JORNALISMO

Entenda como dez freiras espanholas acabaram sendo excomungadas pelo Vaticano

As dez irmãs Clarissas do norte da Espanha foram oficialmente excomungadas após um mês de conflito aberto com o Vaticano. A arquidiocese de Burgos anunciou a decisão neste sábado, 22 de junho.

O decreto de excomunhão e a expulsão ipso facto da vida consagrada foram comunicados pelo arcebispo de Burgos, Mario Iceta, que é o comissário pontifício e representante legal dos mosteiros de Belorado, Orduña e Derio. A informação foi publicada em um comunicado no site do arcebispado.

“No dia 22 de junho, o arcebispo de Burgos, comissário pontifício e representante legal dos mosteiros de Belorado, Orduña e Derio, comunicou o decreto de declaração de excomunhão e a declaração de renúncia [expulsão] ipso facto da vida consagrada a todas e cada uma das dez irmãs que incorreram em cisma”, diz o comunicado.

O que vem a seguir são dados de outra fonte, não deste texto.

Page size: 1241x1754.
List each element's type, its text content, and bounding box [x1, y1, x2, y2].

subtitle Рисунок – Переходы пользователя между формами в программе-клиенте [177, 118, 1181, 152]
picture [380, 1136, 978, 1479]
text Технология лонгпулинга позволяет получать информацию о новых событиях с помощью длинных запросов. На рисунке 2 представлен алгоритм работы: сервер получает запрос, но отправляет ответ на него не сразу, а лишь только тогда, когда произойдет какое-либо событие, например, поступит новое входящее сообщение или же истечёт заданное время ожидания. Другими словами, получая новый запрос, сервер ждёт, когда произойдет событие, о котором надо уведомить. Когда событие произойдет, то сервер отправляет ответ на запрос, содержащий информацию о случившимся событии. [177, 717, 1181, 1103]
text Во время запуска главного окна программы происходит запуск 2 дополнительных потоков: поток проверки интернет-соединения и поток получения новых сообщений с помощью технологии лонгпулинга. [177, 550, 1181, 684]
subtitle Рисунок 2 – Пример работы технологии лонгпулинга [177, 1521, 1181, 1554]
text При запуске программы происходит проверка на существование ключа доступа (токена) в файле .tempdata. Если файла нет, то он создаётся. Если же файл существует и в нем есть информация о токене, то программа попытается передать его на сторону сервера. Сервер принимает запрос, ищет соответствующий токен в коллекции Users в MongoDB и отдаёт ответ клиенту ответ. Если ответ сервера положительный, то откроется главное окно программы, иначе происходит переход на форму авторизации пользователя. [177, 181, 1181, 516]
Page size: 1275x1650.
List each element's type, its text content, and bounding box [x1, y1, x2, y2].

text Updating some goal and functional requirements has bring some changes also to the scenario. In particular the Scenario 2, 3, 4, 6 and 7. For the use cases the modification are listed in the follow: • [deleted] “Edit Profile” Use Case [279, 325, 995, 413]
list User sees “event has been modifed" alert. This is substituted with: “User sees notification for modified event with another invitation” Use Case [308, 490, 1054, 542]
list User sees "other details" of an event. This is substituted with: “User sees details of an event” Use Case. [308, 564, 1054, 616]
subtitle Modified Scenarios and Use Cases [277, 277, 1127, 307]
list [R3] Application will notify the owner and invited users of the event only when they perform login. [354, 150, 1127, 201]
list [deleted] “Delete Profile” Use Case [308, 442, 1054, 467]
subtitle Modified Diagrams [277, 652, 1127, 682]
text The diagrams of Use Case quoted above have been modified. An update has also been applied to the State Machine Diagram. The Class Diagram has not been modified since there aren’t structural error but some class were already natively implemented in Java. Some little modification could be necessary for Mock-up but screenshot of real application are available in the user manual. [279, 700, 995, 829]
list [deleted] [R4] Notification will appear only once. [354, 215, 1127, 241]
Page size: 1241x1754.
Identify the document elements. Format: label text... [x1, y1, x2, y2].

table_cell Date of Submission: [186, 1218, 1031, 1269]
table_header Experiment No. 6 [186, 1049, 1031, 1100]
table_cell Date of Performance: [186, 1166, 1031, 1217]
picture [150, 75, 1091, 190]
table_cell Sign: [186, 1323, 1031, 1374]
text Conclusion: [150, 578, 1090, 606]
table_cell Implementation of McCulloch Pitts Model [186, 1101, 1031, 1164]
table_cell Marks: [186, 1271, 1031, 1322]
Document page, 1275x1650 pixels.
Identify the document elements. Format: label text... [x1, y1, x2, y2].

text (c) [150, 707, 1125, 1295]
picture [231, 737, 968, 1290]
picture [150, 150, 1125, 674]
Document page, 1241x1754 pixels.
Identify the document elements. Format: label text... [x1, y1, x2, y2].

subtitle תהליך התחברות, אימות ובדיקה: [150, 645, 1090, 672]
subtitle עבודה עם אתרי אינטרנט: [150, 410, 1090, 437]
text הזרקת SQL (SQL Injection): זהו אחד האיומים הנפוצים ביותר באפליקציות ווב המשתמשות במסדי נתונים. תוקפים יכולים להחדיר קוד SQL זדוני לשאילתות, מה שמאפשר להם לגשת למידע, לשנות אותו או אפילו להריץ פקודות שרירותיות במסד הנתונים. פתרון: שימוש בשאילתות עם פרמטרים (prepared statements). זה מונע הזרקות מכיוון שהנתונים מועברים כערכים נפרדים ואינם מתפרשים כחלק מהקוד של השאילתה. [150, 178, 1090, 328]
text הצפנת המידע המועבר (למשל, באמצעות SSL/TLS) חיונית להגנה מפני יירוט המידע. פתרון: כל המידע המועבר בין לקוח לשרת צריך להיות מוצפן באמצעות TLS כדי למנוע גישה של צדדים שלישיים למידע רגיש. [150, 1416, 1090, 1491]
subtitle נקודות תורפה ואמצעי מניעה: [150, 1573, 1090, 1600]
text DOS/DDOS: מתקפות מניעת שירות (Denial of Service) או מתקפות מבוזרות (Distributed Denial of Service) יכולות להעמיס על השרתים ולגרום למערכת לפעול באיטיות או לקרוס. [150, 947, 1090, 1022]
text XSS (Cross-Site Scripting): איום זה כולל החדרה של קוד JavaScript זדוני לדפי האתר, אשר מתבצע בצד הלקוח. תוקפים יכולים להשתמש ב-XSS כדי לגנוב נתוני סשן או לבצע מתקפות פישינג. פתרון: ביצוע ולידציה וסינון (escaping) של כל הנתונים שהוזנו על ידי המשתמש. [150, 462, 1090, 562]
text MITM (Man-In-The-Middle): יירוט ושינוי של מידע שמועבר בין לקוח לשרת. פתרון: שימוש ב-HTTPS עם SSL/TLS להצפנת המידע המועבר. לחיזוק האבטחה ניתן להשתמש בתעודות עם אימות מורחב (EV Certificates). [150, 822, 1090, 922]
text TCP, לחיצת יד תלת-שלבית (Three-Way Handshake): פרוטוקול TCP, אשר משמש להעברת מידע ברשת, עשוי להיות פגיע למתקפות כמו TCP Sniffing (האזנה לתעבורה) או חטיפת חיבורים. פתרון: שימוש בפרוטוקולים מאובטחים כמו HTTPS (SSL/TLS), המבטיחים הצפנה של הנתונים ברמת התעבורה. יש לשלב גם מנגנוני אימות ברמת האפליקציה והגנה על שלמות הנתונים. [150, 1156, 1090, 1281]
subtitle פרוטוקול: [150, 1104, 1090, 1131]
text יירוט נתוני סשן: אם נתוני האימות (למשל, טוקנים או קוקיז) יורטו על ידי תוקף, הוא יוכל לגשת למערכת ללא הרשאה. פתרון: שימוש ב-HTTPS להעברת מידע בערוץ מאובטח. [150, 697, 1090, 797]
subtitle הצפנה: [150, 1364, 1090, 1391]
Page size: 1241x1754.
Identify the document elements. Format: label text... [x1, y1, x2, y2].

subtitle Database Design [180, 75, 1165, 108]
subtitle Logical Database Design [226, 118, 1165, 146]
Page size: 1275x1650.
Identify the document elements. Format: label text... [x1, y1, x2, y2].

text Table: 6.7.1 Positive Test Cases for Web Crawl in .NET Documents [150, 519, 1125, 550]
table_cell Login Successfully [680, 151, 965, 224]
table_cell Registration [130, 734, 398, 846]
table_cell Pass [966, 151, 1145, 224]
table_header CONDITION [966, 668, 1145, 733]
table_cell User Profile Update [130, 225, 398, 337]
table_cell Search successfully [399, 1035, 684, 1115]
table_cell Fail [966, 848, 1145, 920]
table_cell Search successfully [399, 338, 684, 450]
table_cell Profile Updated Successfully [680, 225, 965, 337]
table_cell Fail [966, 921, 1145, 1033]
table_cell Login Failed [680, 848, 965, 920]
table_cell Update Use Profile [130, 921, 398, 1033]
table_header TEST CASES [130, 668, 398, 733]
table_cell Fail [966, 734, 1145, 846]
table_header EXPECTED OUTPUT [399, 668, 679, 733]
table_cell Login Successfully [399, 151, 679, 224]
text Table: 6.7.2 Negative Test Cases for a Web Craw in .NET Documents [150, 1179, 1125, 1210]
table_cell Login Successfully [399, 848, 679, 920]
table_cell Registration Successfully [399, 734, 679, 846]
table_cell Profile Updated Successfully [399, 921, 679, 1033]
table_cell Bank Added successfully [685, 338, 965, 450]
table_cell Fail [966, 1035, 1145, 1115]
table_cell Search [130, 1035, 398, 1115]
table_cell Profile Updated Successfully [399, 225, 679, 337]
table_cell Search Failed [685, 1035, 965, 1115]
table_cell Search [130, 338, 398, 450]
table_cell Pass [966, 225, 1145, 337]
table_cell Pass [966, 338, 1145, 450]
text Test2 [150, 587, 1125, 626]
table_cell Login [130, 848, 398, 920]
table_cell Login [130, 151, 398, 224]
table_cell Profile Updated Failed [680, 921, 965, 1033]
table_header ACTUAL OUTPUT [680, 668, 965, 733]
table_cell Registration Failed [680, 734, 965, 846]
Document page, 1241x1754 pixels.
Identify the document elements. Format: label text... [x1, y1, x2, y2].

As irmãs enviaram uma “declaração de afastamento voluntário” por burofax, uma forma de correio certificado com validade jurídica. Segundo o arcebispado, essa atitude das irmãs demonstrou sua decisão livre e pessoal de abandonar a Igreja Católica.

O conflito entre o arcebispo de Burgos e as freiras de Santa Clara de Belorado, uma comunidade de 16 irmãs que vivem em um convento do século XV, teve início no dia 13 de maio, quando as religiosas anunciaram a ruptura com a Igreja em um manifesto de 70 páginas divulgado nas redes sociais. O documento, assinado pela madre superiora, sóror Isabel de la Trinidad, denunciava uma “perseguição” por parte dos superiores e mencionava uma disputa imobiliária envolvendo a comunidade.

Em 2020, as freiras chegaram a um acordo com o bispado de Vitoria para comprar o convento de Orduña, no País Basco, mas a venda foi bloqueada pelo Vaticano. As religiosas também criticaram o “caos doutrinário” do Vaticano e afirmaram que não reconhecem o Papa Francisco, passando a se submeter à autoridade de Pablo de Rojas Sánchez-Franco, um sacerdote excomungado que lidera a Pia União de São Paulo Apóstolo e defende o “sedevacantismo” – a crença de que não há um papa válido desde Pio XII.

O arcebispo de Burgos, encarregado pelo Vaticano de resolver a situação, inicialmente fez apelos ao diálogo. Diante da recusa das freiras, ele pediu que comparecessem a um tribunal eclesiástico para confirmar sua decisão. Na última sexta-feira, as irmãs anunciaram sua “unânime e irreversível posição” de abandonar a Igreja.